Renan ainda responde a oito processos no Supremo Tribunal Federal, mas dos 17
originais, nove já foram enviados ao arquivo.
Na
última semana, Renan Filho recebeu um telefonema do presidente Jair Bolsonaro,
que tem o alagoano como único interlocutor entre os governadores do Nordeste.

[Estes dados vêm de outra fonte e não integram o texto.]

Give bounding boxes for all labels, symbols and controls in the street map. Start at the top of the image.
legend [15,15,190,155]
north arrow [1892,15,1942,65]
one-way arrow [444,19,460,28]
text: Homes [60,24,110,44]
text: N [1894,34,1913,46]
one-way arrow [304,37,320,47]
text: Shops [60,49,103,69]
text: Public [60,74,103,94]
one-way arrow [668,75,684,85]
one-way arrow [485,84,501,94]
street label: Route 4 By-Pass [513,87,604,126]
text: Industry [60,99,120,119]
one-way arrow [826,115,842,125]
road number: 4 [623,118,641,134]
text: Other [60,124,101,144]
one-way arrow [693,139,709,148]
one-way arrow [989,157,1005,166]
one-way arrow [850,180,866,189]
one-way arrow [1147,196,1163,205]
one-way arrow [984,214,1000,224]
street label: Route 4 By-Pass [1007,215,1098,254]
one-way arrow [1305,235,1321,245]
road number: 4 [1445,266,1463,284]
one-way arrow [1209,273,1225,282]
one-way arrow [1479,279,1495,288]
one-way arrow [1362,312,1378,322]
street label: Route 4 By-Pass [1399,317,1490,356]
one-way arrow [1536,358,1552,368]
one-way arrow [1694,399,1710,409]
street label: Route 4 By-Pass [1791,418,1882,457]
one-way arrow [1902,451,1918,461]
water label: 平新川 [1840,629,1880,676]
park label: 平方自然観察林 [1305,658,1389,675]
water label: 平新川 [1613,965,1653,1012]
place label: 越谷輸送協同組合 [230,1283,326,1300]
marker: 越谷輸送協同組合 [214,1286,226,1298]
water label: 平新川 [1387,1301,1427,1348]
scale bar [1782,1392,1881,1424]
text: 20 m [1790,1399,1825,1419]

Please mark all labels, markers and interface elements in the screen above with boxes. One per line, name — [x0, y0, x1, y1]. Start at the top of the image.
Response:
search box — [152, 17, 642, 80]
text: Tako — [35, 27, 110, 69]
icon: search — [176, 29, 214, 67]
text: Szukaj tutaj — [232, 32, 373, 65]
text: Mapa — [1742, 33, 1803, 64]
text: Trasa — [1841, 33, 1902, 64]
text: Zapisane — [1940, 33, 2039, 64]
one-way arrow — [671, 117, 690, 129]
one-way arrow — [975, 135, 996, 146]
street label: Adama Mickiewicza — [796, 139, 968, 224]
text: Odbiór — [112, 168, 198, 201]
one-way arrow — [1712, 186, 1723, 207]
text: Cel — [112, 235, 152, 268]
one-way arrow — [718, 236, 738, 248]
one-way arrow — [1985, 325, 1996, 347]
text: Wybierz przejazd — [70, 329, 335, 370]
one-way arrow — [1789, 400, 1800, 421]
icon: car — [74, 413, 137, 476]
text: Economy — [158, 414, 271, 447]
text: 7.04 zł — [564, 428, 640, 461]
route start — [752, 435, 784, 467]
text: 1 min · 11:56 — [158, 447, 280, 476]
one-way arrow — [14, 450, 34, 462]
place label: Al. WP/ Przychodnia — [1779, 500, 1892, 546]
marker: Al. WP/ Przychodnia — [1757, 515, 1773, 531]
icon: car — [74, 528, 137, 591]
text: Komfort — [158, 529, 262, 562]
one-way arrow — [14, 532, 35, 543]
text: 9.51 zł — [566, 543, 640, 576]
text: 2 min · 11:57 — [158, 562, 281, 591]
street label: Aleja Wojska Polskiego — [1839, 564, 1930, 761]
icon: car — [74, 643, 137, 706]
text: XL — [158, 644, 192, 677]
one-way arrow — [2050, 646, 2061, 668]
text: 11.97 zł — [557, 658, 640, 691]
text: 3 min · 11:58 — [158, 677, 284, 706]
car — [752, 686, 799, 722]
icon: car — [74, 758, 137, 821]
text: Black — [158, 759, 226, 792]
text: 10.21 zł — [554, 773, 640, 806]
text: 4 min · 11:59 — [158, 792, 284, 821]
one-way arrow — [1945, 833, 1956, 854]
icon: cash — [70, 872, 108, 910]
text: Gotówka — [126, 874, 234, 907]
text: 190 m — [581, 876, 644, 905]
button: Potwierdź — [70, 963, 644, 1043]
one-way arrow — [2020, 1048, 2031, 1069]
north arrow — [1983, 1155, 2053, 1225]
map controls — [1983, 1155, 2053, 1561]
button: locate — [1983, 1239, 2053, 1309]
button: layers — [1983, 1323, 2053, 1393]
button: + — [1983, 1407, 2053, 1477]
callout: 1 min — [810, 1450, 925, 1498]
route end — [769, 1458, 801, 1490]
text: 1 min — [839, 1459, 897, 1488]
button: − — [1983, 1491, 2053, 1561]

Na conversa, Bolsonaro reafirmou ao governador que o momento é inoportuno para
a CPI.
O
governador não discordou do presidente naquele momento, porque seria uma
descortesia em pleno telefonema com o chefe do Executivo. Ontem, entretanto,
Renan Filho disse à coluna que tem outra opinião: “Quem decide o momento ideal
para uma CPI é o Congresso Nacional”.
Renan
Filho acredita que Bolsonaro lhe telefonou para fazer “um gesto na direção do
diálogo”, já que o senador Renan havia sido indicado para relatar a CPI. O
governador lembrou que, em entrevistas recentes, Renan Calheiros disse que,
como relator, conversaria com todos, “especialmente com o presidente, se ele
desejar”.
Até
ontem, havia ambiente para o diálogo, mas a ofensiva judicial da deputada Carla
Zambelli (PSL-SP), aliada de primeira hora do Palácio do Planalto, e que obteve
a liminar barrando Renan, tumultuou o jogo. Se a decisão for revogada, Renan
assumirá o posto pintado para a guerra, um figurino que ainda não havia
exibido.
No
fim de semana, Renan foi ao Twitter declarar-se suspeito em relação a qualquer
investigação sobre o governo de Alagoas que surgir na CPI. Uma reação à
campanha deflagrada nas redes sociais pelos bolsonaristas, que impulsionaram a
hashtag #Renansuspeito, já que o relator da CPI é pai de um governador, e os
governadores serão investigados quanto à gestão dos recursos federais para o
enfrentamento da pandemia.
Renan
Filho diz que não teme essa investigação porque Alagoas tem bom desempenho na
pandemia. É o terceiro Estado com menos mortes por grupo de 100 mil habitantes,
e não foi investigado pela Polícia Federal.
Para
conter a covid-19, ele associou medidas de distanciamento social e de restrição
de circulação, à ampliação da rede hospitalar. Relata que acelerou a conclusão
de quatro hospitais, ao mesmo tempo em que contou com o apoio da Federação das
Indústrias e da Associação Comercial em comerciais para a televisão nas medidas
restritivas. Está em vigor o toque de recolher a partir das 21 horas, e dias
pontuais para o fechamento dos shoppings. A lotação das UTIs está em 76%.
“Por
essas ações a rede não colapsou até agora. É possível construir um discurso
integrado, mas houve no Brasil uma intenção de dividir o país”.
Renan
Filho invoca o infográfico elaborado na semana passada pelo site “Poder360”,
que comparou unidades federativas a países. Nesse comparativo, o Distrito
Federal e sete Estados brasileiros estariam entre os 10 países com mais vítimas
da covid-19. Amazonas, com 2.903 mortes por milhão, desponta acima da República
Tcheca, líder do ranking mundial. Alagoas estaria empatado com a Bahia, em 32º
lugar, com 1.186 mortes por um milhão de habitantes.
Renan
Filho defende que a CPI faça esse modelo de cálculo. “Quantas vidas teriam sido
salvas se as medidas corretas de enfrentamento à pandemia fossem tomadas no
momento adequado? Essa história também precisa ser contada”, conclamou.
Ele
admite que não será possível um cálculo direto ou objetivo, “mas obviamente
dará para demonstrar que algumas regiões têm resultados melhores do que outras,
e podemos olhar o que levou a isso, podemos fazer discussão com especialistas”,
sugeriu.
Num
momento em que o Brasil ainda vivencia um platô de 3 mil mortes diárias, o
governador considerou “muito grave” a nova revisão do cronograma de imunização,
e vê um atraso intencional na busca de imunizantes.
“Nós
nos atrasamos deliberadamente na aquisição de vacinas. Em determinado momento,
o Brasil era contra a compra de vacinas, e isso se verbalizou por meio de
várias autoridades. E não temos um cronograma de vacinação, ele é alterado a
cada semana, quinzena ou mês, e é sempre para postergar, nunca para antecipar”.
Renan Filho lembra que defendeu a urgência de uma coordenação nacional de combate à pandemia, com a integração de esforços entre as três unidades da federação na reunião de governadores, ministros e chefes das Casas Legislativas no Palácio da Alvorada há um mês. “Governo federal e Congresso concordam com essa falta de coordenação, por isso criaram o comitê [nacional de combate à pandemia], mas de lá pra cá, não teve ação nenhuma”.